Первой нарушив молчание, она вкрадчиво спросила:

— Веришь ли ты, что я люблю тебя?

— Верю, так же, как верю во всемогущество бессмертного Одина и в то, что он разрешит мне в тот день, когда душа моя расстанется с телом, пройти по великому трехцветному мосту в великий град блаженных и отдохнуть под сенью исполинского ясеня Идразила.

— Тогда скажи, во имя золотых стрел Дианы, как же ты мог хотя бы одно мгновение усомниться в том, что я желаю тебе добра?

— Я никогда в этом не сомневался.

— А если ты в этом не сомневался и не сомневаешься, почему же ты отвергаешь мои советы, почему веришь вероломному другу, который предает тебя, а не женщине, которая тебя любит больше жизни и хочет, чтобы ты был великим и счастливым?

Эномай вздохнул и, ничего не ответив, поднялся и стал ходить взад и вперед по палатке.

Эвтибида украдкой наблюдала за ним; она сидела на скамье, облокотившись на стол, и, подпирая голову правой рукою, левой играла серебряным браслетом, изображавшим змею, кусавшую свой хвост; браслет этот она сняла с руки и положила на стол.

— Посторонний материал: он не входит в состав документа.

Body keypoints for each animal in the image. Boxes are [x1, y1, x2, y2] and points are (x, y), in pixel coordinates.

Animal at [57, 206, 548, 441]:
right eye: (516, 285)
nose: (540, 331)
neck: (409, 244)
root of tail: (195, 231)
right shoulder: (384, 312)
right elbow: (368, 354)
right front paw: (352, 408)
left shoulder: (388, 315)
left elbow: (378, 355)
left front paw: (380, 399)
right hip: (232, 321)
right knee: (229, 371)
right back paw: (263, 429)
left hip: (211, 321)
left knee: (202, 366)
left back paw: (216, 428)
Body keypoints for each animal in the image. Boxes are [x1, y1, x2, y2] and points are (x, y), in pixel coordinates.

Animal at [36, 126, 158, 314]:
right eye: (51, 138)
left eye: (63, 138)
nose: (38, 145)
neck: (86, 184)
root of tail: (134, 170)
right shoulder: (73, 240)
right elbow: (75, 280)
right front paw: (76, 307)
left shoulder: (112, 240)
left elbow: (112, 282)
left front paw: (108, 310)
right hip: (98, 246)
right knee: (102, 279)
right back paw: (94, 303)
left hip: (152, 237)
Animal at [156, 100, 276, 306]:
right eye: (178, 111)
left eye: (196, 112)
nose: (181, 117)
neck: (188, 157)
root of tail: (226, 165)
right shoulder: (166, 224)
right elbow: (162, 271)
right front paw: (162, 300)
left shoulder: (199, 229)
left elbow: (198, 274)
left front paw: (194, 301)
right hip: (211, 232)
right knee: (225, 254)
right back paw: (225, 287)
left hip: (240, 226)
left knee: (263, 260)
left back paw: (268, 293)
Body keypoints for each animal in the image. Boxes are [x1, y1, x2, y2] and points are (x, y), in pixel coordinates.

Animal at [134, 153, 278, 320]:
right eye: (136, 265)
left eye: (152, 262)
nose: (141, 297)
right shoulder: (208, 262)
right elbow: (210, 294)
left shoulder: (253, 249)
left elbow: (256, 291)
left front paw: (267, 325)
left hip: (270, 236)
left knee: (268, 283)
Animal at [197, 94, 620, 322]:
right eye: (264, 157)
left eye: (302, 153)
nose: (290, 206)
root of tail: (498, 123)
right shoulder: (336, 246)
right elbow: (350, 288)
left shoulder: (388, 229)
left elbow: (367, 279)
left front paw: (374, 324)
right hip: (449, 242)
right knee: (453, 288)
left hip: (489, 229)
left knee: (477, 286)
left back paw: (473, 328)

Так прошло две минуты. Оба молчали, потом Эвтибида, как будто говоря сама с собой, сказала:

— Может быть, я предупреждаю его из корысти? Предостерегаю его от чрезмерной откровенности его благородного сердца, от слепой доверчивости его честной натуры; указываю ему на все хитросплетения козней, которые самая черная измена готовит ему и бедным гладиаторам, восставшим в надежде на свободу, совершающим чудеса храбрости, меж тем как они обречены на участь во сто крат худшую, чем прежняя их судьба, — может быть, делая все это, я забочусь о своей выгоде, не так ли?

вернуться

173

Мидгард — в мифологии древних германцев бесконечной величины змея, погруженная Одином в море; там она, кусая свой хвост, заполнила своим телом всю землю. (Прим. автора.)